Garota exemplar é uma distração divertida, mas não passa disso. Ben Affleck é alto e bonito de se ver, mas não se pode negar que seu elemento seja mais a direção (ou o roteiro) que a atuação. O branco que ele imprime à sua encenação até que colabora, no início, para dar alguma ambiguidade ao seu personagem. Mas a densidade necessária a ele – sobretudo na terça parte da história, quando a esposa volta e ele deseja permanecer consigo, a despeito de tudo – nunca emerge. Já Rosamund Pike está bem melhor. O desafio do atual cinema-pipoca norte-americano – falo deste que tem pretensões ao Oscar e, portanto, se faz com um pouco mais de cuidado; do restante não vale a pena nos lembrarmos – é vencer os estereótipos: colocar os belos a interpretarem papéis execráveis, sem que para isso precise enfeá-los no exterior. A Doris Day-like Rosamund Pike faz extremamente bem a psicopata que esconde seu desvio atrás dos modos de boa-moça e da erudição.
O roteiro tem furos exasperantes, em sua sanha autoexplicativa. Sem que a atuação de Affleck seja um primor, percebemos logo que a errada da história é Amy: Aquele marido probo é agressivo, vingativo, gastão? Não seria isso fantasia da esposa, que é, saliente-se, uma notória escritora de aventuras adolescentes? O diário em que a jovem desfiava os seus sofrimentos não seria uma obra de ficção, como tudo o que ela escrevera? Insiste-se demasiadamente num mistério que é mais ou menos uma obviedade.
Já a terça parte do filme, que poderia se apropriar com alguma complexidade desses elementos, é vazia: Oras, afinal, naquele relacionamento o rapaz e a moça estavam sempre a interpretar! Eram dois personagens, como todos os criados por Amy até então! Partícipes na loucura, a montarem fábulas para tocarem a vida a dois!

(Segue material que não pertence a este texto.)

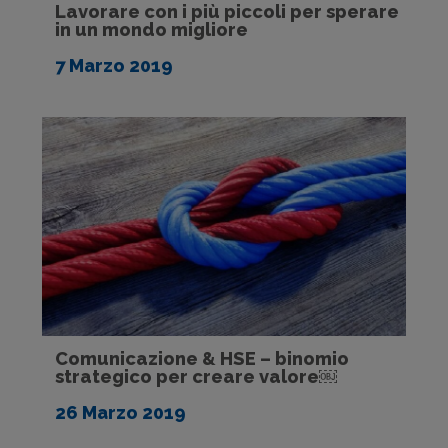
Lavorare con i più piccoli per sperare
in un mondo migliore
7 Marzo 2019
Comunicazione & HSE – binomio
strategico per creare valore￼
26 Marzo 2019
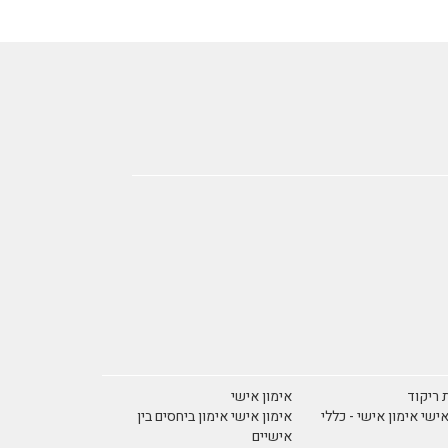
 ריקוד
אימון אישי
אישי אימון אישי - כללי
אימון אישי אימון ביחסים בין
אישיים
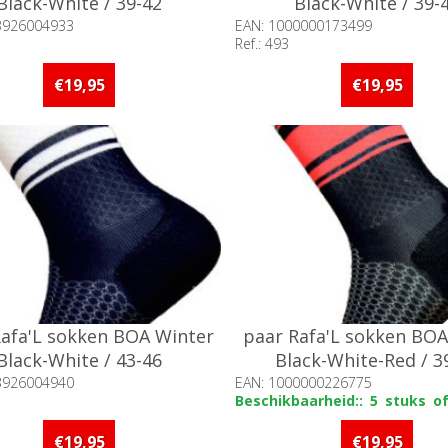
Black-White / 39-42
Black-White / 39-
3926004933
EAN: 1000000173499
Ref.: 493
baarheid:: 5 stuks of meer op
Beschikbaarheid:: 5 stuks 
d
voorraad
€19,95
€19,95
Rafa'L sokken BOA Winter
paar Rafa'L sokken BOA
Black-White / 43-46
Black-White-Red / 3
3926004940
EAN: 1000000226775
Beschikbaarheid:: 5 stuks 
baarheid:: 5 stuks of meer op
voorraad
d
€19,95
€19,95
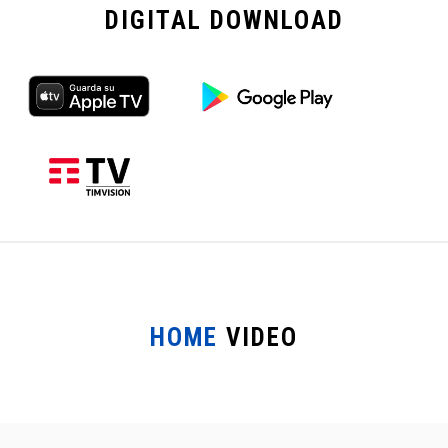
DIGITAL
DOWNLOAD
HOME
VIDEO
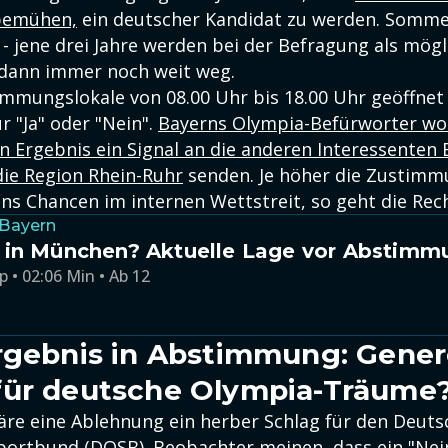
bemühen,
ein deutscher Kandidat zu werden. Sommer
 - jene drei Jahre werden bei der Befragung als mög
 dann immer noch weit weg.
mmungslokale von 08.00 Uhr bis 18.00 Uhr geöffnet 
 "Ja" oder "Nein".
Bayerns Olympia-Befürworter wo
 Ergebnis ein Signal an die anderen Interessenten B
ie Region Rhein-Ruhr
senden. Je höher die Zustimm
s Chancen im internen Wettstreit, so geht die Rec
 Bayern
 in München? Aktuelle Lage vor Abstimm
p • 02:06 Min • Ab 12
rgebnis in Abstimmung: Gener
für deutsche Olympia-Träume
äre eine Ablehnung ein herber Schlag für den Deut
ortbund (DOSB). Beobachter meinen, dass ein "Nein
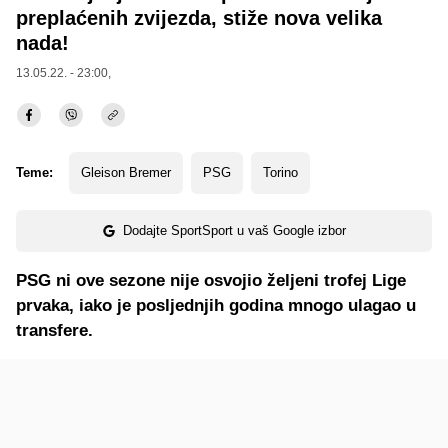
preplaćenih zvijezda, stiže nova velika
nada!
13.05.22. - 23:00,
Teme:
Gleison Bremer
PSG
Torino
Dodajte SportSport u vaš Google izbor
PSG ni ove sezone nije osvojio željeni trofej Lige
prvaka, iako je posljednjih godina mnogo ulagao u
transfere.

Toda a metafísica que poderia resultar disso se reduz, no filme, a nada.
Aí está a mais patente diferença entre Garota Exemplar (ou O Melhor Lance) e Um corpo que cai: reduzem-se um e outro, à metafísica da pipoca – facilmente digestiva e que, independente do quanto a comemos, ainda assim nos deixa esfomeados, tão logo saímos da sessão.